[Saved data entries]

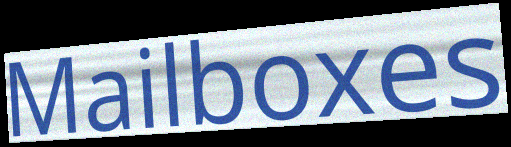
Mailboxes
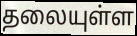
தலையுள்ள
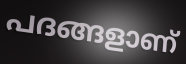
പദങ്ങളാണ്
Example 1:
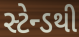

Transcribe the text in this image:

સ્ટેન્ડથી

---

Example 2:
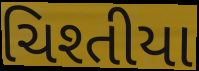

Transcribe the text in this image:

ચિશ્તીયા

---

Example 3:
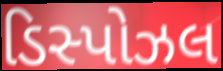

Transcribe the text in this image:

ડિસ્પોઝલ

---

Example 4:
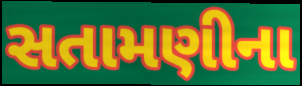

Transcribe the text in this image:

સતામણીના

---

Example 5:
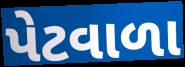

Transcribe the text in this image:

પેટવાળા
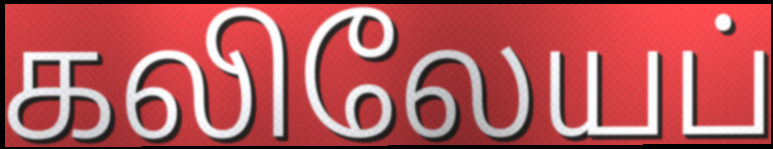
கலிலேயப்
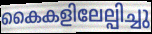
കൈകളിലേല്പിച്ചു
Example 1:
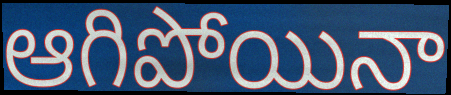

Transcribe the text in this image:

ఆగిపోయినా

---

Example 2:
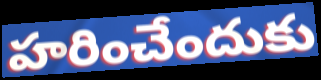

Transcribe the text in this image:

# [WORK REQUEST]
Every line above with the word "Example" belongs in the answer, copied as written.

# [SOLVED EXERCISE]
Example 1:
Example 2:
Example 3:
Example 4:
Example 5:
Example 1:
Example 2:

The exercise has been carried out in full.